§ WHAT IS BEING ASKED
Copy out, exactly as written, only the line containing "hfov_deg: 22.0" and the lines after it through the end of the records.

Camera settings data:
=== Section Start ===
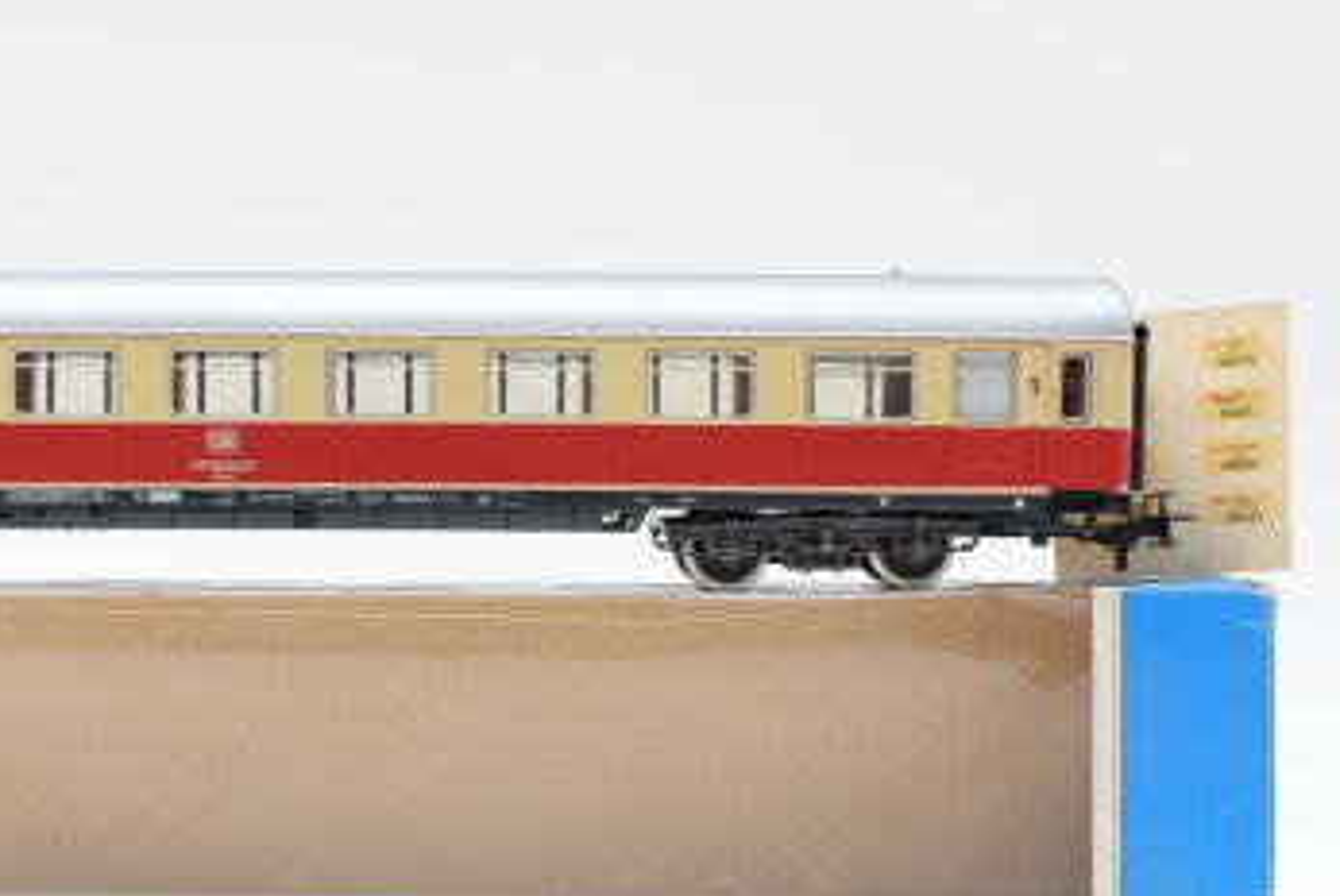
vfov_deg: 15.1
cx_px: 216
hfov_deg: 22.0
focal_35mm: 91
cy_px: 570
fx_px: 3385
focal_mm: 35
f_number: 8
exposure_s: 1/100
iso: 500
=== Section End ===
§ RESULT OF THE EXERCISE
hfov_deg: 22.0
focal_35mm: 91
cy_px: 570
fx_px: 3385
focal_mm: 35
f_number: 8
exposure_s: 1/100
iso: 500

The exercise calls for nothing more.